そりゃあ、友達として応援したいよね。


……分かるよ、分かるけど、好きな人にそんなこと聞かれたくない。

こんなに苦しいことってないよ。


「星岡君にだけは、そんなこと聞かれたくない……」


ぽろっと、涙と一緒に言葉が剥がれ落ちた。

今まで一度も出なかった涙が、初めてこんなところで容易く零れ落ちてしまった。

どうしてこんなタイミングで。最悪だ。


「必死に忘れようと、してるのに……」

「え、望月……」

「ごめん……またね」


なんて身勝手な発言だろう。何も知らない星岡君からしたら、私の涙の理由なんて想像もつかないだろう。

星岡君は悪くない。

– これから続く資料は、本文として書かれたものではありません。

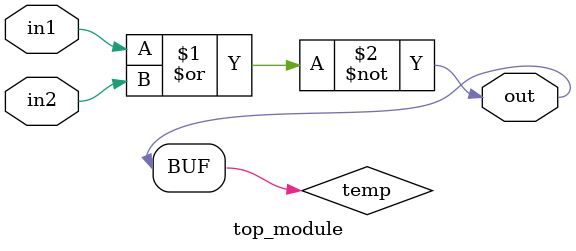
<source format=sv>
module top_module (
	input in1,
	input in2,
	output logic out
);
	
	// Declare internal wires
	wire temp;
	
	// Implement the NOR gate using a not and an or operator
	assign temp = ~(in1 | in2);
	assign out = temp;
	
endmodule

</source>
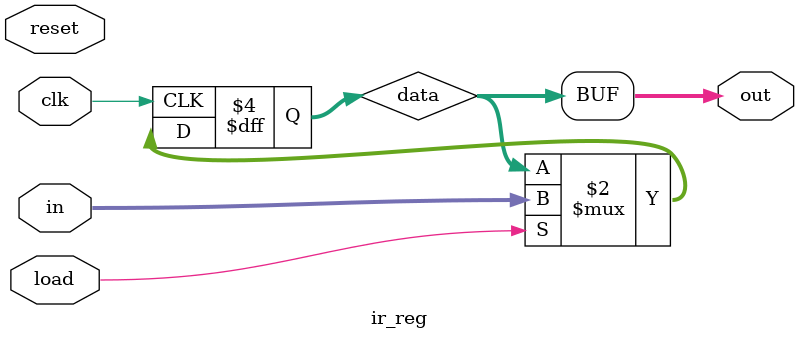
<source format=v>
`include "sizes.vh"

module ir_reg (
		input clk, reset,
		input [7:0] in,
		input load,
		output [7:0] out
	);

	reg [7:0] data;
	
	always @(posedge clk) begin
		if (load) begin
			data <= in;
		end
	end

	assign out = data;
endmodule
</source>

一之瀬君に頼んだのも、私なんだから。

それなのに、なぜか涙が溢れて止まらない。

俯いたまま駅に向かって歩いていると、ドンっと思い切り誰かの胸にぶつかった。

謝りながらふと顔を上げると、ぶつかった人物は一之瀬君だった。


「もっちー、座っててって言ったのに……え」


そう言った一之瀬君は、暗がりの中にも関わらず、すぐに私の涙に気づいたようで、濡れた頬をすっと親指で撫でた。

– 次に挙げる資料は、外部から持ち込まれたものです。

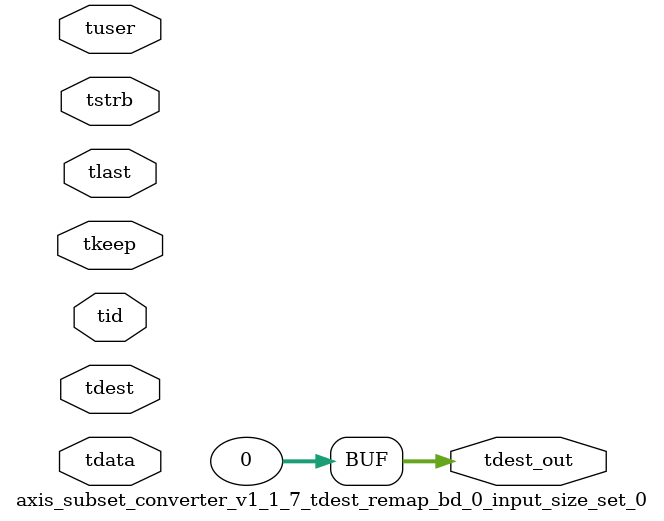
<source format=v>


`timescale 1ps/1ps

module axis_subset_converter_v1_1_7_tdest_remap_bd_0_input_size_set_0 #
(
parameter C_S_AXIS_TDATA_WIDTH = 32,
parameter C_S_AXIS_TUSER_WIDTH = 0,
parameter C_S_AXIS_TID_WIDTH   = 0,
parameter C_S_AXIS_TDEST_WIDTH = 0,
parameter C_M_AXIS_TDEST_WIDTH = 32
)
(
input  [(C_S_AXIS_TDATA_WIDTH == 0 ? 1 : C_S_AXIS_TDATA_WIDTH)-1:0     ] tdata,
input  [(C_S_AXIS_TUSER_WIDTH == 0 ? 1 : C_S_AXIS_TUSER_WIDTH)-1:0     ] tuser,
input  [(C_S_AXIS_TID_WIDTH   == 0 ? 1 : C_S_AXIS_TID_WIDTH)-1:0       ] tid,
input  [(C_S_AXIS_TDEST_WIDTH == 0 ? 1 : C_S_AXIS_TDEST_WIDTH)-1:0     ] tdest,
input  [(C_S_AXIS_TDATA_WIDTH/8)-1:0 ] tkeep,
input  [(C_S_AXIS_TDATA_WIDTH/8)-1:0 ] tstrb,
input                                                                    tlast,
output [C_M_AXIS_TDEST_WIDTH-1:0] tdest_out
);

assign tdest_out = {1'b0};

endmodule


</source>
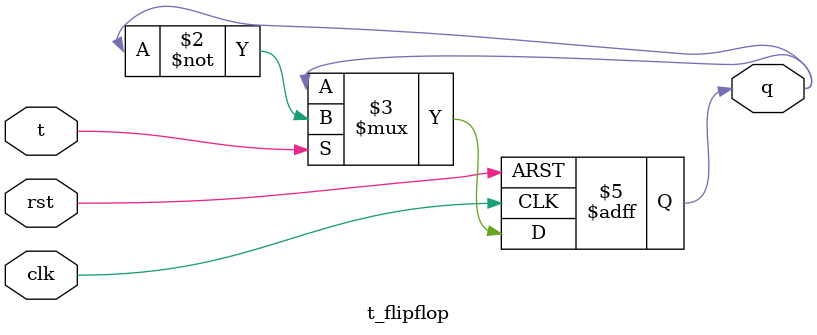
<source format=v>
module t_flipflop(
    input clk,
    input rst,
    input t,
    output reg q
);

always @(posedge clk or posedge rst) begin
    if (rst)
        q <= 1'b0;
    else if (t)
        q <= ~q;
end

endmodule

</source>
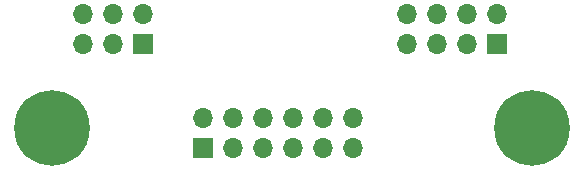
<source format=gbr>
%TF.GenerationSoftware,KiCad,Pcbnew,8.0.1*%
%TF.CreationDate,2024-06-06T08:45:56+08:00*%
%TF.ProjectId,CrazyDonkeyTarmoBoard,4372617a-7944-46f6-9e6b-65795461726d,rev?*%
%TF.SameCoordinates,Original*%
%TF.FileFunction,Soldermask,Bot*%
%TF.FilePolarity,Negative*%
%FSLAX46Y46*%
G04 Gerber Fmt 4.6, Leading zero omitted, Abs format (unit mm)*
G04 Created by KiCad (PCBNEW 8.0.1) date 2024-06-06 08:45:56*
%MOMM*%
%LPD*%
G01*
G04 APERTURE LIST*
%ADD10C,0.800000*%
%ADD11C,6.400000*%
%ADD12R,1.700000X1.700000*%
%ADD13O,1.700000X1.700000*%
G04 APERTURE END LIST*
D10*
%TO.C,H1*%
X99100000Y-90802944D03*
X99802944Y-89105888D03*
X99802944Y-92500000D03*
X101500000Y-88402944D03*
D11*
X101500000Y-90802944D03*
D10*
X101500000Y-93202944D03*
X103197056Y-89105888D03*
X103197056Y-92500000D03*
X103900000Y-90802944D03*
%TD*%
%TO.C,H2*%
X58402944Y-90802944D03*
X59105888Y-89105888D03*
X59105888Y-92500000D03*
X60802944Y-88402944D03*
D11*
X60802944Y-90802944D03*
D10*
X60802944Y-93202944D03*
X62500000Y-89105888D03*
X62500000Y-92500000D03*
X63202944Y-90802944D03*
%TD*%
D12*
%TO.C,J3*%
X73630000Y-92500000D03*
D13*
X73630000Y-89960000D03*
X76170000Y-92500000D03*
X76170000Y-89960000D03*
X78710000Y-92500000D03*
X78710000Y-89960000D03*
X81250000Y-92500000D03*
X81250000Y-89960000D03*
X83790000Y-92500000D03*
X83790000Y-89960000D03*
X86330000Y-92500000D03*
X86330000Y-89960000D03*
%TD*%
D12*
%TO.C,J4*%
X98540000Y-83690000D03*
D13*
X98540000Y-81150000D03*
X96000000Y-83690000D03*
X96000000Y-81150000D03*
X93460000Y-83690000D03*
X93460000Y-81150000D03*
X90920000Y-83690000D03*
X90920000Y-81150000D03*
%TD*%
D12*
%TO.C,J2*%
X68500000Y-83700000D03*
D13*
X68500000Y-81160000D03*
X65960000Y-83700000D03*
X65960000Y-81160000D03*
X63420000Y-83700000D03*
X63420000Y-81160000D03*
%TD*%
M02*

</source>
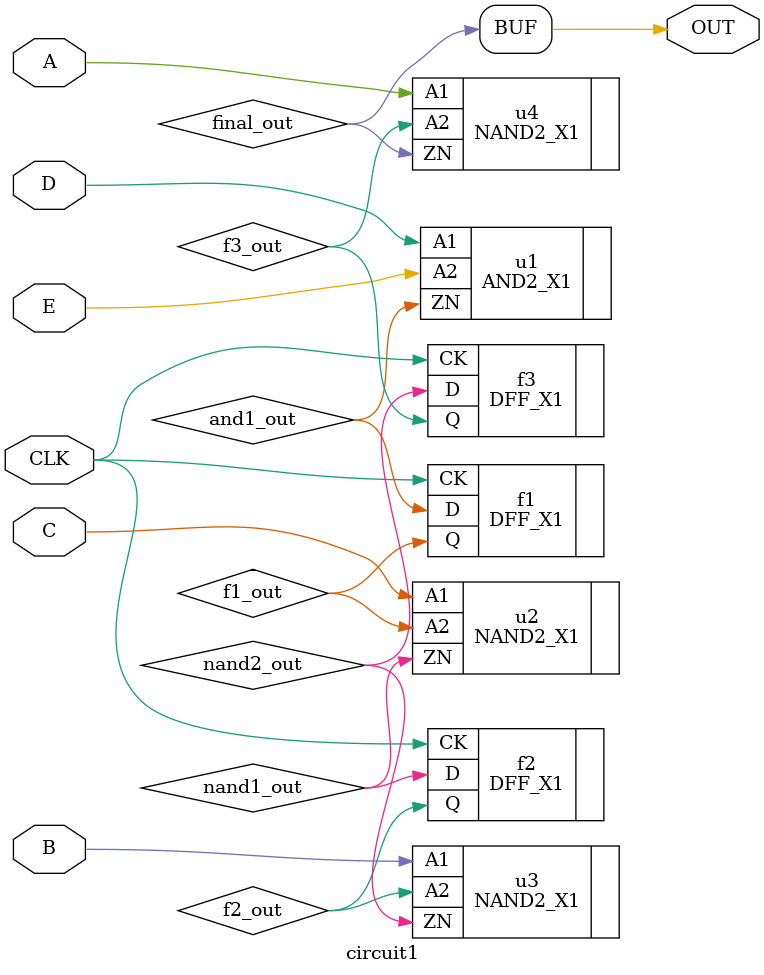
<source format=v>
module circuit1 (
    input A, B, C, D, E, CLK,
    output OUT
);
    wire and1_out, nand1_out, f1_out, f2_out, nand2_out, f3_out, final_out;

    // Instantiating gates and flip-flops
    AND2_X1 u1 (.A1(D), .A2(E), .ZN(and1_out)); // AND Gate

    DFF_X1 f1 (.D(and1_out), .CK(CLK), .Q(f1_out)); // D Flip-Flop F1

    NAND2_X1 u2 (.A1(C), .A2(f1_out), .ZN(nand1_out)); // NAND Gate

    DFF_X1 f2 (.D(nand1_out), .CK(CLK), .Q(f2_out)); // D Flip-Flop F2

    NAND2_X1 u3 (.A1(B), .A2(f2_out), .ZN(nand2_out)); // NAND Gate

    DFF_X1 f3 (.D(nand2_out), .CK(CLK), .Q(f3_out)); // D Flip-Flop F3

    NAND2_X1 u4 (.A1(A), .A2(f3_out), .ZN(final_out)); // NAND Gate

    assign OUT = final_out;
    
endmodule

</source>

私は首を横に振って、何も返せないから、と彼の腕を静かに払う。それでも涙は溢れて止まらない。


「もっちー、無理に忘れようとすると辛いからやめな」

「なんでそんな、優しいこと言ってくれるの……優しくしてもらっても、私……」

「優しくしてるなんて思ったことない。もっちーの涙を見たくないから、こんなこと言ってるんだよ。ただの俺のわがままだよ」


一之瀬君の優しさが、胸の傷口に直に染み込んでいく。

星岡君のことを忘れて、一之瀬君を好きになれたらどんなにいいだろう。

私は弱いから、そんなことを少し考えてしまった。

だけど、簡単にはそうなれないから、こんなにも胸が痛くて、涙が止まらないんだろう。


恋って、切なくて苦しい。

いつでも楽しいわけじゃないのに、それを分かっているのに、どうして人は恋をするんだろう。

遠くで太鼓を叩く音が聴こえる。

今、星岡君は、あの人混みの中で、ひとりでどんな顔をしているの。